Sogno nel cassetto del nostro è pubblicare un romanzo.Ci riuscirà?
Leggere per appurarsene.
Anarchico per passione, musicista a tempo perso col suo gruppo "I Bogoncelli", Learco è davvero un personaggio adorabilmente disadattato e reale.
Nevrotico al punto giusto, capace di odi fuor di misura che durano qualche minuto, geloso come solo una persona sana di mente può esserlo, fumatore incallito che smette per riaccenderne un'altra, sportivo da poltrona con l'eccezione di piccoli raptus motori, paranoico del su è giù della bilancia, in poche parole un uomo intelligente e divertente.
Strappa davvero, nei soliloqui o colloqui che intrattiene con la gatta Paoloe con la segreteria telefonica, delle risate genuine, ma non solo. Tra il serio e il faceto, il buon Learco, e Nori attraverso lui, riesce, e spesso, a farti riflettere.
Difficile reperire la prima storia di Learco Ferrari, quella raccontata in "le cose non sono lecose"..mi ci sono imbattura per caso (tutto un "caso" questo Nori) in un assolato pomeriggio di giugno in quel di Perugia.
Spulcia che ti rispulcia, ecco il primo Nori, quello che mi mancava,quello che avevi sempre disperato di trovare.
Conoscevo esattamente il seguito, ma mi mancava l'incipit. Recuperarlo,è stato un piacere, leggerlo, sempre una scoperta.
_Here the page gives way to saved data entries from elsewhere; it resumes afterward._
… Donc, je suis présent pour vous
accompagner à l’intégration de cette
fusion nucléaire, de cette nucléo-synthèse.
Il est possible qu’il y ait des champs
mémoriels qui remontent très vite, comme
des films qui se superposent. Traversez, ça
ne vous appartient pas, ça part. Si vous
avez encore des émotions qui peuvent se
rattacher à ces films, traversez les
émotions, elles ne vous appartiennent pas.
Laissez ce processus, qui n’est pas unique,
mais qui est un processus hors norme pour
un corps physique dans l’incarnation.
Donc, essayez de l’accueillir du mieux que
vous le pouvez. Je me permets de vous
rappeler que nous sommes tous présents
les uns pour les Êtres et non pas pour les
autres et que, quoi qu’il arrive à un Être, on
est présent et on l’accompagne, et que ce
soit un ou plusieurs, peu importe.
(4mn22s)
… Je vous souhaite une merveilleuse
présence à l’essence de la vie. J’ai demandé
Certe volte vorrei essere un pò Penelope, tessere una tela che di notte scucio, e avere periodicamente il piacere di leggere un libro così, a stemperare la quotidianità di quei giorni un pò sottotono e pensierosi.
Troverete Learco Ferrari in: le cose non sono le cose/ bassotuba non c'è/spinoza/diavoli/grandi ustionati/si chiama Francesca questo romanzo/Gli scarti/i quattro cani di Pavlov/noi la farem vendetta.
Un' ultima nota personale: ho avuto modo ascoltare Paolo Nori, a un paio di presentazioni dei suoi libri. E' come assistere a un piccolo spettacolo teatrale, lui è trascinante e piacevolissimo.
Non si può poi fare a meno di ricordarsi della sua voce, leggendo di Learco.